Extracellular-like matrices and leukaemia inhibitory factor for in vitro culture of human primordial follicles.

The possibility of maturing human primordial follicles in vitro would assist fertility restoration without the danger of reseeding malignancies. Leukaemia inhibitory factor (LIF) and certain culture matrices may promote human follicular growth. The present study compared human primordial follicular growth on novel culture matrices, namely human recombinant vitronectin (hrVit), small intestine submucosa (SIS), alginate scaffolds and human recombinant virgin collagen bioengineered in tobacco plant lines (CollPlant). The frozen-thawed ovarian samples that were used had been obtained from girls or young women undergoing fertility preservation. In the first part of the study, 20 samples were cultured for 6 days on hrVit or SIS with basic culture medium alone or supplemented with one of two concentrations of LIF (10ngmL-1 and 100ngmL-1), with and without LIF-neutralising antibody. In the second part of the study, 15 samples were cultured for 6 days on alginate scaffolds or CollPlant matrices with basic culture medium. Follicular development was assessed by follicular counts and classification, Ki67 immunohistochemistry and 17ß-oestradiol and anti-Müllerian hormone measurements in spent media samples. Primordial follicular growth was not enhanced by LIF. Despite some significant differences among the four matrices, none appeared to have a clear advantage, apart from significantly more Ki67-stained follicles on alginate and CollPlant matrices. Further studies of other culture matrices and medium supplements are needed to obtain an optimal system.

Attempts to improve human ovarian transplantation outcomes of needle-immersed vitrification and slow-freezing by host and graft treatments.

PURPOSE: To investigate if needle-immersed vitrification or slow-freezing yields better implantation results for human ovarian tissue and which method benefits more when combined with the "improvement protocol" of host melatonin treatment and graft incubation with biological glue + vitamin E + vascular endothelial growth factor-A. METHODS: Human ovarian tissue was preserved by needle-immersed vitrification or slow-freezing and transplanted into immunodeficient mice, either untreated (groups A and C, respectively) or treated with the improvement protocol (groups B and D, respectively). Grafted and ungrafted slices were evaluated by follicle counts, apoptosis assay and immunohistochemistry for Ki67 and platelet endothelial cell adhesion molecule (PECAM). RESULTS: Follicle number in the recovered grafts was limited. The number of atretic follicles was significantly higher after vitrification with/without the improvement protocol and slow-freezing than that after slow-freezing + the improvement protocol. Stroma cell apoptosis was the lowest in the group D. PECAM staining showed a peripheral and diffuse pattern in the group D (mostly normal follicular morphology) and a diffuse pattern in all other groups (few follicles, mostly atretic), with significantly higher diffuse levels in the vitrification groups. Ki67 staining was identified in all normal follicles. Follicles did not survive transplantation in the vitrification groups. CONCLUSIONS: Ovarian sample preparation with slow-freezing + the improvement protocol appears to yield better implantation outcomes than needle-immersed vitrification with/without the improvement protocol. The real quality of frozen tissue can be assessed only after grafting and not after thawing/warming.

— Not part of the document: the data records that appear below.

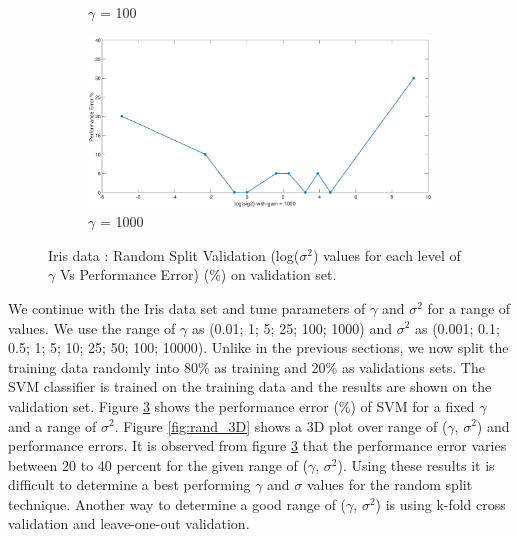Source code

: \documentclass[12pt]{report}
\begin{document}
{\begin{figure}[!ht]
\begin{floatrow}
{\begin{subfigure}{.3\textwidth}
			\caption{$\gamma$ = 100}
			\label{fig:rand_gamma(100)}
		\end{subfigure}%
		\begin{subfigure}{.3\textwidth}
			\includegraphics[height=0.35\linewidth,width=0.7\linewidth]{Ex1.3_gam(1000).eps}
			\caption{$\gamma$ = 1000}
			\label{fig:rand_gamma(1000)}
		\end{subfigure}%
		}{%
			\caption{Iris data : Random Split Validation (log($\sigma^2$) values for each level of $\gamma$ Vs Performance Error)  (\%) on validation set.}\label{fig:rand_gam}
		}
	\end{floatrow}
\end{figure}

We continue with the Iris data set and tune parameters of $\gamma$ and $\sigma^2$ for a range of values. We use the range of $\gamma$ as (0.01; 1; 5; 25; 100; 1000) and $\sigma^2$ as (0.001; 0.1; 0.5; 1; 5; 10; 25; 50; 100; 10000). Unlike in the previous sections, we now split the training data randomly into 80\% as training and 20\% as validations sets. The SVM classifier is trained on the training data and the results are shown on the validation set. Figure \ref{fig:rand_gam}  shows the performance error (\%) of SVM for a fixed $\gamma$ and a range of $\sigma^2$. Figure \ref{fig:rand_3D} shows a 3D plot over range of ($\gamma$, $\sigma^2$) and performance errors. It is observed from figure \ref{fig:rand_gam} that the performance error varies between 20 to 40 percent for the given range of ($\gamma$, $\sigma^2$). Using these results it is difficult to determine a best performing $\gamma$ and $\sigma$ values for the random split technique.  Another way to determine a good range of ($\gamma$, $\sigma^2$) is using k-fold cross validation and leave-one-out validation.

}
\end{document}
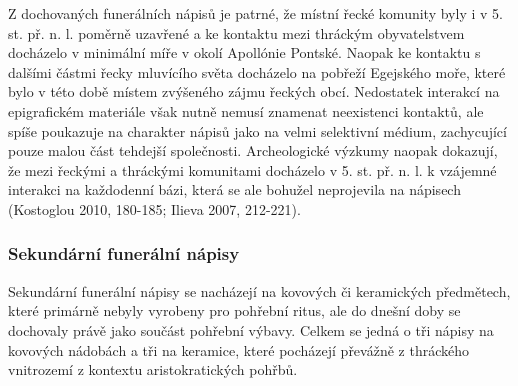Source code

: Z dochovaných funerálních nápisů je patrné, že místní řecké komunity byly i v 5. st. př. n. l. poměrně uzavřené a ke kontaktu mezi thráckým obyvatelstvem docházelo v minimální míře v okolí Apollónie Pontské. Naopak ke kontaktu s dalšími částmi řecky mluvícího světa docházelo na pobřeží Egejského moře, které bylo v této době místem zvýšeného zájmu řeckých obcí. Nedostatek interakcí na epigrafickém materiále však nutně nemusí znamenat neexistenci kontaktů, ale spíše poukazuje na charakter nápisů jako na velmi selektivní médium, zachycující pouze malou část tehdejší společnosti. Archeologické výzkumy naopak dokazují, že mezi řeckými a thráckými komunitami docházelo v 5. st. př. n. l. k vzájemné interakci na každodenní bázi, která se ale bohužel neprojevila na nápisech (Kostoglou 2010, 180-185; Ilieva 2007, 212-221).

\subsubsection[sekundární-funerální-nápisy]{Sekundární funerální nápisy}

Sekundární funerální nápisy se nacházejí na kovových či keramických předmětech, které primárně nebyly vyrobeny pro pohřební ritus, ale do dnešní doby se dochovaly právě jako součást pohřební výbavy. Celkem se jedná o tři nápisy na kovových nádobách a tři na keramice, které pocházejí převážně z thráckého vnitrozemí z kontextu aristokratických pohřbů.

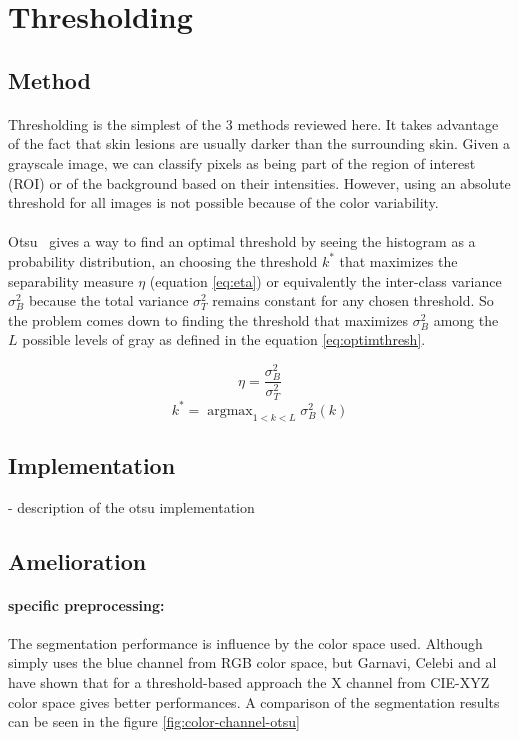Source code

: \documentclass[a4paper,10pt]{article}
\DeclareMathOperator*{\argmax}{argmax}
\begin{document}
\section{Thresholding}
\subsection{Method}
\paragraph{}
Thresholding is the simplest of the 3 methods reviewed here. It takes advantage of the fact that skin lesions are 
usually darker than the surrounding skin. Given a grayscale image, we can 
classify pixels as being part of the region of interest (ROI) or of the 
background based on their intensities. However, using an absolute threshold for all images is not possible because of the color variability. 
\paragraph{} Otsu~\cite{Otsu1979} 
gives a way to find an optimal threshold by seeing the histogram as a probability distribution, an choosing the threshold $k^*$ that maximizes the separability measure $\eta$ (equation \ref{eq:eta}) or equivalently the inter-class variance $\sigma_B^2$ because the total variance $\sigma_T^2$ remains constant for any chosen threshold. So the problem comes down to finding the threshold that maximizes $\sigma_B^2$ among the $L$ possible levels of gray as defined in the equation \ref{eq:optimthresh}. 

\begin{equation} \label{eq:eta}
\eta=\frac{\sigma_B^2}{\sigma_T^2} 
\end{equation}
\begin{equation} \label{eq:optimthresh}
  k^* = \argmax_{1<k<L} \sigma_B^2(k)   
\end{equation}

\subsection{Implementation}
- description of the otsu implementation

\subsection{Amelioration}
\paragraph{specific preprocessing:}
The segmentation performance is influence by the color space used. Although~\cite{mendonca_comparison_2007} simply uses the blue channel from RGB color space, but 
Garnavi, Celebi and al~\cite{Garnavi2010} have shown that for a 
threshold-based approach the X channel from CIE-XYZ color space gives better performances. A comparison of the segmentation results can be seen in the figure \ref{fig:color-channel-otsu}
\end{document}
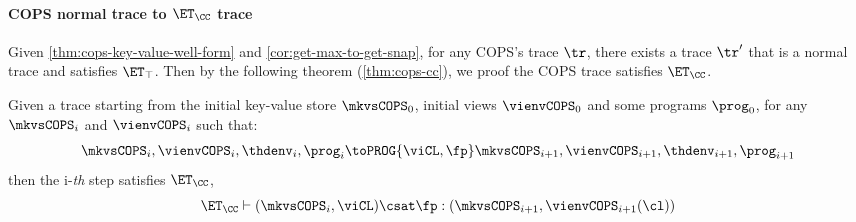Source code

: \paragraph{\bf COPS normal trace to \( \ET_\CC \) trace}
Given \cref{thm:cops-key-value-well-form} and \cref{cor:get-max-to-get-snap}, for any COPS's trace \( \tr \), 
there exists a trace \( \tr' \) that is a normal trace and satisfies \( \ET_\top \).
Then by the following theorem (\cref{thm:cops-cc}), we proof the COPS trace satisfies \( \ET_\CC \).

\begin{theorem}
    \label{thm:cops-cc}
    Given a trace starting from the initial key-value store \( \mkvsCOPS_0 \), initial views \( \vienvCOPS_0 \) and some programs \( \prog_0 \), for any \( \mkvsCOPS_i \) and \( \vienvCOPS_i \)  such that: 
    \[
        \mkvsCOPS_i, \vienvCOPS_i, \thdenv_i, \prog_i \toPROG{\viCL,\fp} \mkvsCOPS_{i+1}, \vienvCOPS_{i+1}, \thdenv_{i+1}, \prog_{i+1} 
    \]
    then the i-\emph{th} step satisfies \( \ET_\CC \), \ie
    \[
        \ET_\CC \vdash ( \mkvsCOPS_i, \viCL ) \csat \fp : (\mkvsCOPS_{i+1},\vienvCOPS_{i+1}(\cl) )
    \]
\end{theorem}
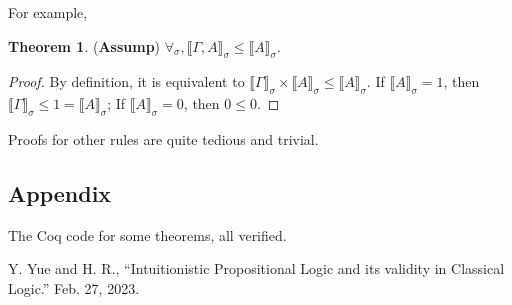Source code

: \documentclass{article}
\theoremstyle{definition}
\newtheorem{theorem}{Theorem}[section]
\newcommand{\brs}[1]{\llbracket#1\rrbracket_\sigma}
\begin{document}
For example,

\begin{theorem}
    (\textbf{Assump}) $\forall_\sigma, \brs{\Gamma, A} \leq \brs{A}$.
\end{theorem}

\begin{proof}
    By definition, it is equivalent to $\brs{\Gamma} \times \brs{A} \leq \brs{A}$.
    If $\brs{A} = 1$, then $\brs{\Gamma}\leq 1 = \brs{A}$;
    If $\brs{A} = 0$, then $0\leq 0$.
\end{proof}

Proofs for other rules are quite tedious and trivial.

\subsection*{Appendix}
The Coq code for some theorems, all verified.


\begin{thebibliography}{9}
     Y. Yue and H. R., “Intuitionistic Propositional Logic and its validity in Classical Logic.” Feb. 27, 2023.
\end{thebibliography}
\end{document}
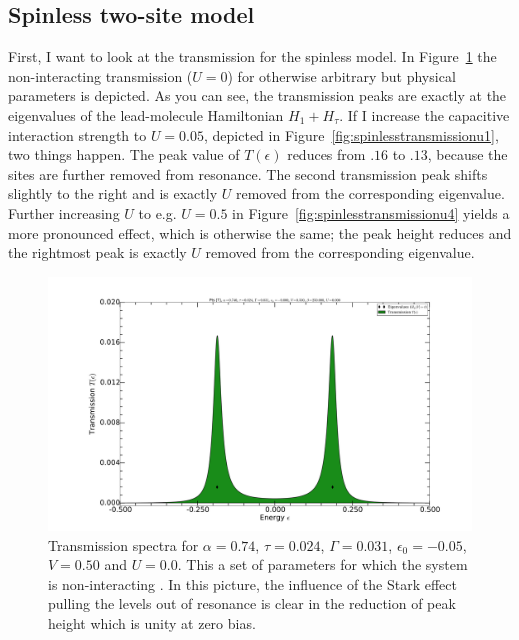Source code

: \subsection{Spinless two-site model}
First, I want to look at the transmission for the spinless model. In Figure~\ref{fig:spinlesstransmissionu0} the non\hyp{}interacting transmission ($U=0$) for otherwise arbitrary but physical parameters is depicted. As you can see, the transmission peaks are exactly at the eigenvalues of the lead-molecule Hamiltonian $H_1 + H_\tau$. If I increase the capacitive interaction strength to $U=0.05$, depicted in Figure~\ref{fig:spinlesstransmissionu1}, two things happen. The peak value of $T(\epsilon)$ reduces from $.16$ to $.13$, because the sites are further removed from resonance. The second transmission peak shifts slightly to the right and is exactly $U$ removed from the corresponding eigenvalue. Further increasing $U$ to e.g. $U=0.5$ in Figure~\ref{fig:spinlesstransmissionu4} yields a more pronounced effect, which is otherwise the same; the peak height reduces and the rightmost peak is exactly $U$ removed from the corresponding eigenvalue.
\begin{figure}[h]
    \centering
    \includegraphics[height=.35\textheight,clip=true,trim=7cm 2cm 7cm 4cm]{pdf/trans/decospinlesstransmissionarbitraryu0.pdf}
    \caption{Transmission spectra for $\alpha=0.74$, $\tau=0.024$, $\Gamma=0.031$, $\epsilon_0 = - 0.05$, $V=0.50$ and $U=0.0$. This a set of parameters for which the system is non\hyp{}interacting . In this picture, the influence of the Stark effect pulling the levels out of resonance is clear in the reduction of peak height which is unity at zero bias.}
    \label{fig:spinlesstransmissionu0}
\end{figure}
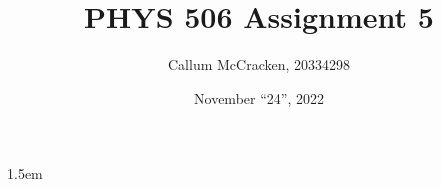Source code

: \documentclass[12pt,letterpaper]{article}
\newcommand{\0}{\mathcal{O}}
\begin{document}
\thispagestyle{fancyplain}
\headheight 35pt
\author{Callum McCracken, 20334298}
\title{PHYS 506 Assignment 5}
\date{November ``24'', 2022}
\rfoot{\small\thepage}
\headsep 1.5em

\maketitle
\newpage


\newpage

\newpage

\newpage

\newpage

\end{document}
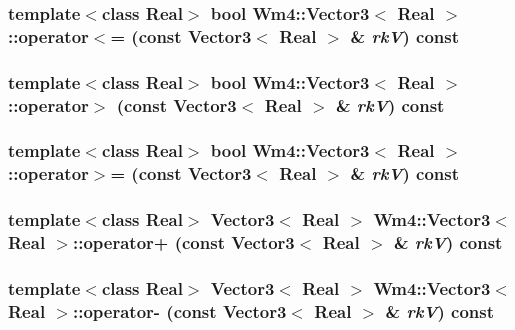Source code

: \subsubsection{\setlength{\rightskip}{0pt plus 5cm}template$<$class Real$>$ bool {\bf Wm4::Vector3}$<$ Real $>$::operator$<$= (const {\bf Vector3}$<$ Real $>$ \& {\em rk\-V}) const}\label{classWm4_1_1Vector3_7800f2c726bd9eb09892f767cd7aba19}


\subsubsection{\setlength{\rightskip}{0pt plus 5cm}template$<$class Real$>$ bool {\bf Wm4::Vector3}$<$ Real $>$::operator$>$ (const {\bf Vector3}$<$ Real $>$ \& {\em rk\-V}) const}\label{classWm4_1_1Vector3_023cea9ce14058000639c93290ca4295}


\subsubsection{\setlength{\rightskip}{0pt plus 5cm}template$<$class Real$>$ bool {\bf Wm4::Vector3}$<$ Real $>$::operator$>$= (const {\bf Vector3}$<$ Real $>$ \& {\em rk\-V}) const}\label{classWm4_1_1Vector3_4854e5f3f495c178e471cda42d896224}


\subsubsection{\setlength{\rightskip}{0pt plus 5cm}template$<$class Real$>$ {\bf Vector3}$<$ Real $>$ {\bf Wm4::Vector3}$<$ Real $>$::operator+ (const {\bf Vector3}$<$ Real $>$ \& {\em rk\-V}) const\hspace{0.3cm}{\tt  [inline]}}\label{classWm4_1_1Vector3_e771fc04c155a10e188bcf2e2b957676}


\subsubsection{\setlength{\rightskip}{0pt plus 5cm}template$<$class Real$>$ {\bf Vector3}$<$ Real $>$ {\bf Wm4::Vector3}$<$ Real $>$::operator- (const {\bf Vector3}$<$ Real $>$ \& {\em rk\-V}) const\hspace{0.3cm}{\tt  [inline]}}\label{classWm4_1_1Vector3_fd35acae902bdf5171c4ae77ecee371e}


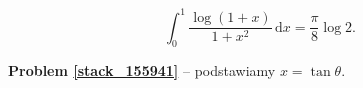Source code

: %

\begin{problem_with_solution}[pytanie 155941]
    \label{stack_155941}%
    \begin{equation}
        \int_0^1 \frac{\log (1+x)}{1 + x^2} \,\mathrm{d}x = \frac \pi 8  \log 2.
    \end{equation}
\end{problem_with_solution}

\textbf{Problem \ref{stack_155941}} -- podstawiamy $x = \tan \theta$.

%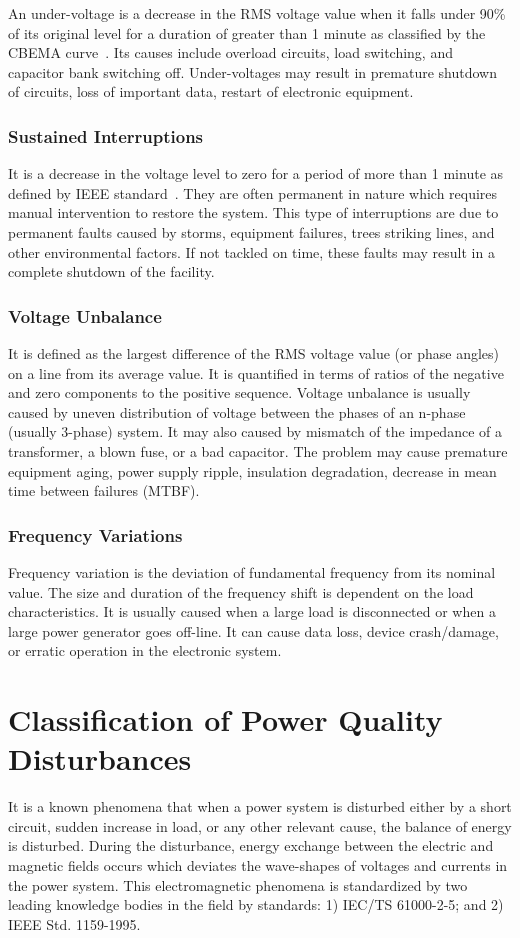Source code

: An under-voltage is a decrease in the RMS voltage value when it falls under 90\% of its original level for a duration of greater than 1 minute as classified by the CBEMA curve~\cite{iti_curve}. Its causes include overload circuits, load switching, and capacitor bank switching off. Under-voltages may result in premature shutdown of circuits, loss of important data, restart of electronic equipment.

\subsubsection{Sustained Interruptions}
It is a decrease in the voltage level to zero for a period of more than 1 minute as defined by IEEE standard~\cite{IEEE09_1159}. They are often permanent in nature which requires manual intervention to restore the system. This type of interruptions are due to permanent faults caused by storms, equipment failures, trees striking lines, and other environmental factors. If not tackled on time, these faults may result in a complete shutdown of the facility.

\subsubsection{Voltage Unbalance}
It is defined as the largest difference of the RMS voltage value (or phase angles) on a line from its average value. It is quantified in terms of ratios of the negative and zero components to the positive sequence. Voltage unbalance is usually caused by uneven distribution of voltage between the phases of an n-phase (usually 3-phase) system. It may also caused by mismatch of the impedance of a transformer, a blown fuse, or a bad capacitor. The problem may cause premature equipment aging, power supply ripple, insulation degradation, decrease in mean time between failures (MTBF).

\subsubsection{Frequency Variations}
Frequency variation is the deviation of fundamental frequency from its nominal value. The size and duration of the frequency shift is dependent on the load characteristics. It is usually caused when a large load is disconnected or when a large power generator goes off-line. It can cause data loss, device crash/damage, or erratic operation in the electronic system.

\section{Classification of Power Quality Disturbances}
\label{PQclassification}
It is a known phenomena that when a power system is disturbed either by a short circuit, sudden increase in load, or any other relevant cause, the balance of energy is disturbed. During the disturbance, energy exchange between the electric and magnetic fields occurs which deviates the wave-shapes of voltages and currents in the power system. This electromagnetic phenomena is standardized by two leading knowledge bodies in the field by standards: 1) IEC/TS 61000-2-5; and 2) IEEE Std. 1159-1995.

Attempted application of bioengineered/biosynthetic supporting matrices with phosphatidylinositol-trisphosphate-enhancing substances to organ culture of human primordial follicles.

PURPOSE: To improve human primordial follicle culture. METHODS: Thin or thick ovarian slices were cultured on alginate scaffolds or in PEG-fibrinogen hydrogels with or without bpV (pic), which prevents the conversion of phosphatidylinositol-trisphosphate (PIP3) to phosphatidylinositol-bisphosphate (PIP2) or 740Y-P which converts PIP2 to PIP3. Follicular growth was evaluated by follicular counts, Ki67 immunohistochemistry, and 17ß-estradiol (E2) levels. RESULTS: BpV (pic) had a destructive effect on cultured follicles. Thawed-uncultured samples had more primordial follicles than samples cultured in basic medium and fewer developing follicles than samples cultured in PEG-fibrinogen hydrogels with 740Y-P. There were more atretic follicles in samples cultured on alginate scaffolds than in PEG-fibrinogen hydrogels, and in samples cultured in PEG-fibrinogen hydrogels with 740Y-P than in PEG-fibrinogen hydrogels with basic medium. Ki67 staining was higher in PEG-fibrinogen hydrogels than on alginate scaffolds. E2 levels were higher in thick than in thin slices. CONCLUSIONS: PEG-fibrinogen hydrogels appear to have an advantage over alginate scaffolds for culturing human primordial follicles. Folliculogenesis is not increased in the presence of substances that enhance PIP3 production or with thin rather than thick sectioning.